Higher Rates, Driver Pay Seen as Capacity Tightens, Costs Rise

By Rip Watson, Senior Reporter

This story appears in the Feb. 24 print edition of Transport Topics.

MANALAPAN, Fla. — The driver shortage and rising costs are likely to boost both motor carrier freight rates and driver pay, though it’s not clear yet how much either will increase, industry officials said.

“Carriers are going to demand pricing [increases] because they have to, to survive” as costs rise, said Werner Enterprises President Derek Leathers. He said the driver market is the “toughest” in his career.

Leathers spoke during the Stifel Nicolaus investor conference here on Feb. 12.

Rates per mile rose steadily throughout 2013, including 3.1% in the fourth quarter at Werner.

“This is a year when the market will bear a little more rate improvement,” said David Jackson, president of Knight Transportation, whose revenue per mile accelerated to 3.4% in the fourth quarter, after being flat earlier in 2013.

“As [freight] rates go up, we can look at the commensurate percentage of [driver pay] increases,” Jackson said.

Vin McLoughlin, chairman of Cardinal Logistics Management Corp., also highlighted the connection between rates and driver pay, saying, “As GDP and rates go up, that will allow us to pay drivers more.
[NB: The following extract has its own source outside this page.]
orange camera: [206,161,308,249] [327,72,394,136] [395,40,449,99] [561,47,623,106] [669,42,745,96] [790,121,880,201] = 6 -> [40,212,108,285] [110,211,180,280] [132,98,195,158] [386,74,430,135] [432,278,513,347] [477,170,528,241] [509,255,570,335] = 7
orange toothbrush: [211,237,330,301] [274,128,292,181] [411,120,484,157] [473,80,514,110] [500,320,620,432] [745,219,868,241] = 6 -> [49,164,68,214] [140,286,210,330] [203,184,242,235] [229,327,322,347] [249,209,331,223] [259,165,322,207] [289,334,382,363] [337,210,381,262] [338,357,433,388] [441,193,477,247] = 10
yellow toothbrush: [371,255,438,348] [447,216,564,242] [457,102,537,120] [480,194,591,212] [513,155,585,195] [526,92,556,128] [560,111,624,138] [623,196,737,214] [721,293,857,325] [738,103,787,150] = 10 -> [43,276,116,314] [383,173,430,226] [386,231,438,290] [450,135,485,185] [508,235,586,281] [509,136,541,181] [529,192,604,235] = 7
We have lived a charmed life [with driver pay]. Now it is time to pay the piper.”

Werner ranks No. 13 on the Transport Topics Top 100 For-Hire Carriers in the U.S. and Canada. Knight is No. 31 on the TT for-hire list, and Cardinal is No. 34.

“It’s never been more difficult to keep drivers,” Leathers said, citing new constraints such as a 12% drop in government assistance to help pay for training new drivers.

Jackson didn’t give a 2014 driver pay increase target, but said wages could rise 12 cents per mile over the next four or five years.

That would be a marked change, since average dry van base pay has risen just 7.7% to 37.2 cents per mile since 2008, according to the National Transportation Institute, whose driver compensation reports are based on data from more than 300 truckload fleets.

“The fundamentals of the driver-pay market have changed,” Gordon Klemp, a principal at NTI, told Transport Topics. “We are seeing private fleets for the first time advertising for drivers,” with the promise of higher pay than for-hire carriers, Klemp said.

He also cited greater competition for over-the-road drivers from intermodal operators whose drivers can “now make a living and get home more often.”

Oil-field exploration also is attracting OTR drivers through pay increases, he added.

As a result, base dry van pay, excluding performance pay such as safety bonuses, will rise an average of about 3 cents per mile, or nearly 8% this year, Klemp predicted.

“If there is a caveat to this, it is freight rates,” he said, adding that he believes more than 50% of fleets will raise driver pay. “Shippers are becoming more convinced that rates will have to go up. Those higher rates are the enabler for a driver-pay increase.”

Meanwhile, a Feb. 11 Bloomberg/Internet Truck Stop survey of carriers and freight brokers found that 60% of survey respondents expect higher rates over the next three to six months, the highest percentage in at least a year. Just 6% expected rates to decline.

Stifel Nicolaus analyst John Larkin said in a Feb. 14 report he believes dry-van rates are most likely to rise  2% to 3%, possibly less.

However, “If the economy were to truly accelerate and/or if the onslaught of federally mandated safety rules sufficiently shrinks effective capacity, these pricing estimates could easily prove too conservative,” Larkin said.

He didn’t specify how much driver pay might increase, though he underscored driver difficulties.

“Finding drug-free, CSA-compliant drivers remains a challenge, despite the commendable efforts on the part of many carriers to establish training schools, attract veterans, increase base pay, increase pay for performance, specify more driver appurtenances in truck tractors, modify/soften fleet manager tactics, work with shippers to improve the driver experience while loading/

unloading or dropping off/picking up a load, etc.,” Larkin wrote.

Other major fleets also predict higher rates.

David Parker, CEO at Covenant Transportation Group, believes “there is a good opportunity for rates to rise above the 2-4% range.”

Parker said the company raised driver pay 8% in each of the last  three years. The disparity between rates and pay dramatized the need “for margins to get to an acceptable level.”

Jerry Moyes, Swift Transportation chairman and founder, said the company hopes to top 2013’s freight-rate increase of about 2.9%.

“Customers are talking to us and saying they are excited about [their business in] 2014, and they are nervous about capacity they haven’t been able to find,” said Swift CEO Richard Stocking. “It is February and we are overbooked. If that continues, we are looking to have a very good year.”

C.R. England CEO Chad England said he believes rates could rise 3% to 5%, helped by growing success in the spot market, where volumes and rates have been strong.

“We feel the freight situation is looking pretty good,” said England.

Swift ranks No. 7 on the TT for-hire list, while C.R. England is No. 19 and Covenant is No. 41.